How Stable Diffusion Builds an Image

Every image Stable Diffusion generates starts the same way — as random noise. Pure static. Like a TV with no signal.

The model doesn't "draw" an image the way you or I would. It does the opposite. It starts with chaos and slowly removes noise until an image appears. Like a sculptor chipping away at marble, except the sculptor is a neural network and the marble is Gaussian noise.

This process is called denoising, and it happens over many small steps. Here's what it actually looks like:

Click through the steps. Watch what changes between each one.

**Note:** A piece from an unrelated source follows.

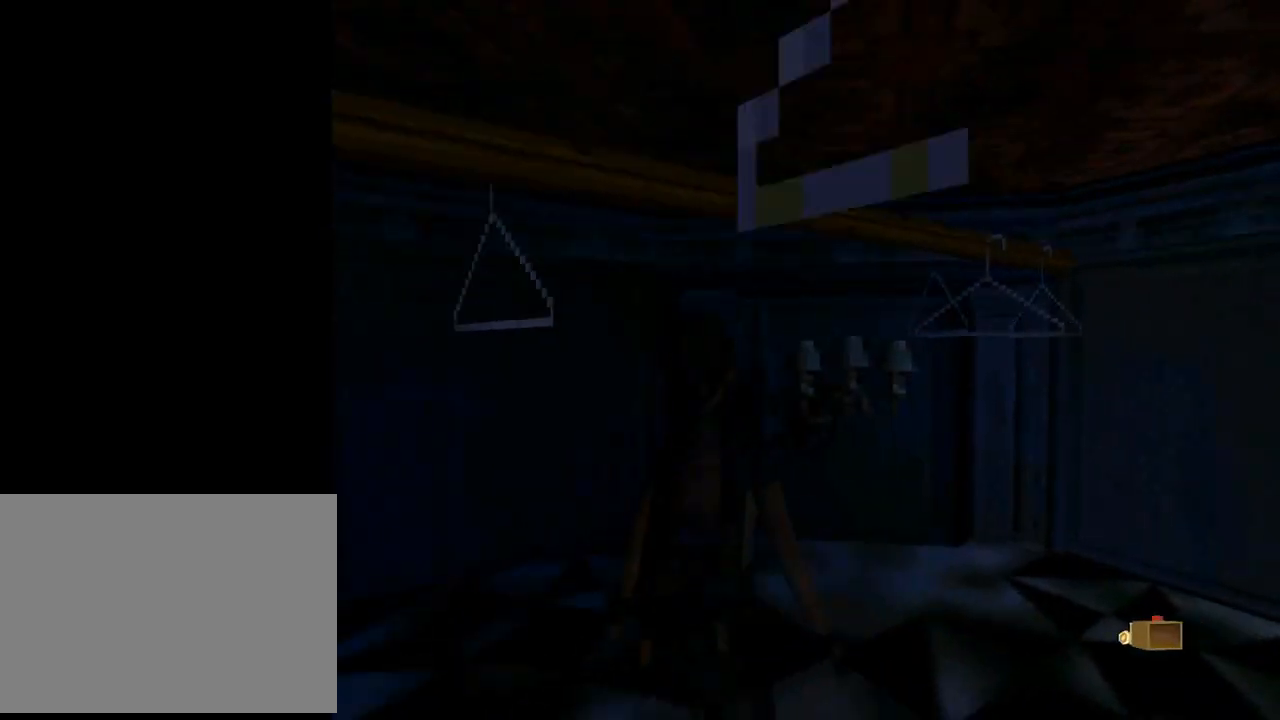
{"buttons": ["DPAD_UP", "DPAD_RIGHT"], "left_stick": "center", "events": [[333, "DPAD_LEFT", "up"], [433, "DPAD_UP", "down"], [500, "DPAD_RIGHT", "down"], [500, "L1", "up"]]}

Some things worth paying attention to: When does the image stop looking like noise and start looking like something? Is it gradual, or is there a moment where it clicks? And how different does the final image really look from a few steps before it?

Why does this work?

The core idea is surprisingly simple.

During training, the model learns to do one thing: given a noisy image, predict what noise was added. That's it. It doesn't learn to "generate images." It learns to "remove noise."

At generation time, we start from pure noise and ask the model: "what noise do you see here?" It tells us, we subtract that noise, and the image gets slightly cleaner. Repeat 50 times and you have an image.

The prompt guides this process. At each step, the model's noise prediction is influenced by your text — nudging the denoising toward an image that matches your description. Without a prompt, you'd still get an image. Just not one you asked for.

The latent space trick

One detail worth knowing: the model doesn't actually work with pixels directly.

A 512×512 image has ~786,000 values. That's expensive to denoise. So Stable Diffusion first compresses the image into a smaller "latent" representation (64×64) using an encoder. All 50 denoising steps happen in this compressed space. Only at the very end does it decode back to full-resolution pixels.

This is why it's called Latent Diffusion. Same idea, cheaper to run.

The visualization above uses real outputs from Stable Diffusion v1.5. Each frame is the decoded latent at that denoising step — what the model "sees" at that point in the process.